*** Provided data Section Begins ***

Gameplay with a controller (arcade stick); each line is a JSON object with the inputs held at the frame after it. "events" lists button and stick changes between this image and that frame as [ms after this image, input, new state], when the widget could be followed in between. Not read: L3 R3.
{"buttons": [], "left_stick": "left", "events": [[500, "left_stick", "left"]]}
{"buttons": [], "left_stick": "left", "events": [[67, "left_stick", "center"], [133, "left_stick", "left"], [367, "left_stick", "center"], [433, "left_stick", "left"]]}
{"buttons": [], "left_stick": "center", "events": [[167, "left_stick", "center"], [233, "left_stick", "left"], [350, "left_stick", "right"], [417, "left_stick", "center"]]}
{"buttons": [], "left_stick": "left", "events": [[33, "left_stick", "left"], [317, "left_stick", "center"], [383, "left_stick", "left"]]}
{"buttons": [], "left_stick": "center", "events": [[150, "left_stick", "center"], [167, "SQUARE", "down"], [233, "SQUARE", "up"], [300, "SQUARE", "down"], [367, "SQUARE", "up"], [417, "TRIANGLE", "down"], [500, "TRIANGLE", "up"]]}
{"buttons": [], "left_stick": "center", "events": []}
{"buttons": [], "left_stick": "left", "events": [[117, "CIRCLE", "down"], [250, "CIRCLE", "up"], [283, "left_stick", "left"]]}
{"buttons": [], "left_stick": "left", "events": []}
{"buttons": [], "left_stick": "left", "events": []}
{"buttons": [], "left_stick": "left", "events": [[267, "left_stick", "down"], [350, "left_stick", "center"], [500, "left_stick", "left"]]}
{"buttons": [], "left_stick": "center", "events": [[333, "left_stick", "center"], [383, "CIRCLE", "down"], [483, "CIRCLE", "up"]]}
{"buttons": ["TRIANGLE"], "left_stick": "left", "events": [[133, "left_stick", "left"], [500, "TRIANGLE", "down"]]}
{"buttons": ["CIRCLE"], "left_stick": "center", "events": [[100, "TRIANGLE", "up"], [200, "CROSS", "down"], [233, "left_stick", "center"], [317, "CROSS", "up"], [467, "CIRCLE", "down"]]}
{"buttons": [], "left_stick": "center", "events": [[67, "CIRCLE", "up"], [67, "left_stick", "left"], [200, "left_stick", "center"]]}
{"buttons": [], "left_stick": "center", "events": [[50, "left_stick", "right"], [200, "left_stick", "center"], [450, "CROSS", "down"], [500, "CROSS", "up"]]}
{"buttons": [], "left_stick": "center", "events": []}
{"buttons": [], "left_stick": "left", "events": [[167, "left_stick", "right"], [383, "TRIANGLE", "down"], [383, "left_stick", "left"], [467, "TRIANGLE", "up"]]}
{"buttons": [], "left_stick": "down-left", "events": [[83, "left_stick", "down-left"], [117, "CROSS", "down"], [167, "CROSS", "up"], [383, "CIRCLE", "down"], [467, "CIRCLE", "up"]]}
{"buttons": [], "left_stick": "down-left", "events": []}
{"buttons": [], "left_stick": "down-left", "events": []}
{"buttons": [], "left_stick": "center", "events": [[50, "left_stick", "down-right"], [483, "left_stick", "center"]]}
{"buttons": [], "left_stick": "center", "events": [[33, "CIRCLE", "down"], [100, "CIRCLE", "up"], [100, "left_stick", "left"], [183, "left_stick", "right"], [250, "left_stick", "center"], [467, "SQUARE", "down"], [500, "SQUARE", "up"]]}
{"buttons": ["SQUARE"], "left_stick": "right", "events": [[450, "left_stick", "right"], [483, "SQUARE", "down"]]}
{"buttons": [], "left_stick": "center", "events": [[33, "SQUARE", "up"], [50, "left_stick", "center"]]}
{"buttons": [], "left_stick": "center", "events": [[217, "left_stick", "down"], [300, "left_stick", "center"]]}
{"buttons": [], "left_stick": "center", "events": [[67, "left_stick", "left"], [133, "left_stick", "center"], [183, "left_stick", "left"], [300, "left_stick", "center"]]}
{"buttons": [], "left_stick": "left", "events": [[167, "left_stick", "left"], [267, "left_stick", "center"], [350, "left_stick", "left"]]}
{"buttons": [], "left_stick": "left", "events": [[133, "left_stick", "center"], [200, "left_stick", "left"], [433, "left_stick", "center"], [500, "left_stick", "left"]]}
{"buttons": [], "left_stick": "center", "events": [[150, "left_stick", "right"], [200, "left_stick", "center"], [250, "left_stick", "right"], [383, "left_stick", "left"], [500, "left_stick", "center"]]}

*** Provided data Section Ends ***

### Instructions to follow:
Copy each entry exactly, leaving every line as it is.

### Answer space:
Gameplay with a controller (arcade stick); each line is a JSON object with the inputs held at the frame after it. "events" lists button and stick changes between this image and that frame as [ms after this image, input, new state], when the widget could be followed in between. Not read: L3 R3.
{"buttons": [], "left_stick": "left", "events": [[500, "left_stick", "left"]]}
{"buttons": [], "left_stick": "left", "events": [[67, "left_stick", "center"], [133, "left_stick", "left"], [367, "left_stick", "center"], [433, "left_stick", "left"]]}
{"buttons": [], "left_stick": "center", "events": [[167, "left_stick", "center"], [233, "left_stick", "left"], [350, "left_stick", "right"], [417, "left_stick", "center"]]}
{"buttons": [], "left_stick": "left", "events": [[33, "left_stick", "left"], [317, "left_stick", "center"], [383, "left_stick", "left"]]}
{"buttons": [], "left_stick": "center", "events": [[150, "left_stick", "center"], [167, "SQUARE", "down"], [233, "SQUARE", "up"], [300, "SQUARE", "down"], [367, "SQUARE", "up"], [417, "TRIANGLE", "down"], [500, "TRIANGLE", "up"]]}
{"buttons": [], "left_stick": "center", "events": []}
{"buttons": [], "left_stick": "left", "events": [[117, "CIRCLE", "down"], [250, "CIRCLE", "up"], [283, "left_stick", "left"]]}
{"buttons": [], "left_stick": "left", "events": []}
{"buttons": [], "left_stick": "left", "events": []}
{"buttons": [], "left_stick": "left", "events": [[267, "left_stick", "down"], [350, "left_stick", "center"], [500, "left_stick", "left"]]}
{"buttons": [], "left_stick": "center", "events": [[333, "left_stick", "center"], [383, "CIRCLE", "down"], [483, "CIRCLE", "up"]]}
{"buttons": ["TRIANGLE"], "left_stick": "left", "events": [[133, "left_stick", "left"], [500, "TRIANGLE", "down"]]}
{"buttons": ["CIRCLE"], "left_stick": "center", "events": [[100, "TRIANGLE", "up"], [200, "CROSS", "down"], [233, "left_stick", "center"], [317, "CROSS", "up"], [467, "CIRCLE", "down"]]}
{"buttons": [], "left_stick": "center", "events": [[67, "CIRCLE", "up"], [67, "left_stick", "left"], [200, "left_stick", "center"]]}
{"buttons": [], "left_stick": "center", "events": [[50, "left_stick", "right"], [200, "left_stick", "center"], [450, "CROSS", "down"], [500, "CROSS", "up"]]}
{"buttons": [], "left_stick": "center", "events": []}
{"buttons": [], "left_stick": "left", "events": [[167, "left_stick", "right"], [383, "TRIANGLE", "down"], [383, "left_stick", "left"], [467, "TRIANGLE", "up"]]}
{"buttons": [], "left_stick": "down-left", "events": [[83, "left_stick", "down-left"], [117, "CROSS", "down"], [167, "CROSS", "up"], [383, "CIRCLE", "down"], [467, "CIRCLE", "up"]]}
{"buttons": [], "left_stick": "down-left", "events": []}
{"buttons": [], "left_stick": "down-left", "events": []}
{"buttons": [], "left_stick": "center", "events": [[50, "left_stick", "down-right"], [483, "left_stick", "center"]]}
{"buttons": [], "left_stick": "center", "events": [[33, "CIRCLE", "down"], [100, "CIRCLE", "up"], [100, "left_stick", "left"], [183, "left_stick", "right"], [250, "left_stick", "center"], [467, "SQUARE", "down"], [500, "SQUARE", "up"]]}
{"buttons": ["SQUARE"], "left_stick": "right", "events": [[450, "left_stick", "right"], [483, "SQUARE", "down"]]}
{"buttons": [], "left_stick": "center", "events": [[33, "SQUARE", "up"], [50, "left_stick", "center"]]}
{"buttons": [], "left_stick": "center", "events": [[217, "left_stick", "down"], [300, "left_stick", "center"]]}
{"buttons": [], "left_stick": "center", "events": [[67, "left_stick", "left"], [133, "left_stick", "center"], [183, "left_stick", "left"], [300, "left_stick", "center"]]}
{"buttons": [], "left_stick": "left", "events": [[167, "left_stick", "left"], [267, "left_stick", "center"], [350, "left_stick", "left"]]}
{"buttons": [], "left_stick": "left", "events": [[133, "left_stick", "center"], [200, "left_stick", "left"], [433, "left_stick", "center"], [500, "left_stick", "left"]]}
{"buttons": [], "left_stick": "center", "events": [[150, "left_stick", "right"], [200, "left_stick", "center"], [250, "left_stick", "right"], [383, "left_stick", "left"], [500, "left_stick", "center"]]}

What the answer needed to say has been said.